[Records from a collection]
□ □ □ □ □ □ □

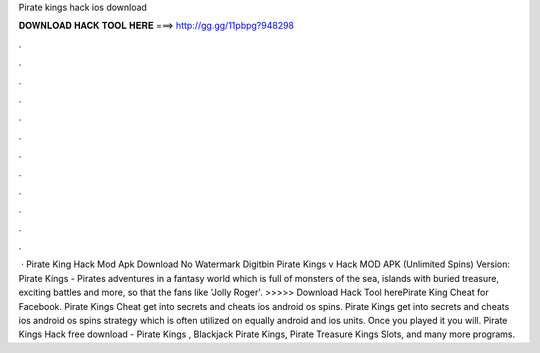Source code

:Pirate kings hack ios download

𝐃𝐎𝐖𝐍𝐋𝐎𝐀𝐃 𝐇𝐀𝐂𝐊 𝐓𝐎𝐎𝐋 𝐇𝐄𝐑𝐄 ===> http://gg.gg/11pbpg?948298

.

.

.

.

.

.

.

.

.

.

.

.

 · Pirate King Hack Mod Apk Download No Watermark Digitbin Pirate Kings v Hack MOD APK (Unlimited Spins) Version: Pirate Kings - Pirates adventures in a fantasy world which is full of monsters of the sea, islands with buried treasure, exciting battles and more, so that the fans like 'Jolly Roger'. >>>>> Download Hack Tool herePirate King Cheat for Facebook. Pirate Kings Cheat get into secrets and cheats ios android os spins. Pirate Kings get into secrets and cheats ios android os spins strategy which is often utilized on equally android and ios units. Once you played it you will. Pirate Kings Hack free download - Pirate Kings , Blackjack Pirate Kings, Pirate Treasure Kings Slots, and many more programs.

□ □ □ □ □ □ □

> [WHAT TO PRODUCE] Transcribe all entries above exactly. Omit the pictures.

> [ANSWER FOR THIS EXERCISE]
Source code

:Pirate kings hack ios download

𝐃𝐎𝐖𝐍𝐋𝐎𝐀𝐃 𝐇𝐀𝐂𝐊 𝐓𝐎𝐎𝐋 𝐇𝐄𝐑𝐄 ===> http://gg.gg/11pbpg?948298

.

.

.

.

.

.

.

.

.

.

.

.

 · Pirate King Hack Mod Apk Download No Watermark Digitbin Pirate Kings v Hack MOD APK (Unlimited Spins) Version: Pirate Kings - Pirates adventures in a fantasy world which is full of monsters of the sea, islands with buried treasure, exciting battles and more, so that the fans like 'Jolly Roger'. >>>>> Download Hack Tool herePirate King Cheat for Facebook. Pirate Kings Cheat get into secrets and cheats ios android os spins. Pirate Kings get into secrets and cheats ios android os spins strategy which is often utilized on equally android and ios units. Once you played it you will. Pirate Kings Hack free download - Pirate Kings , Blackjack Pirate Kings, Pirate Treasure Kings Slots, and many more programs.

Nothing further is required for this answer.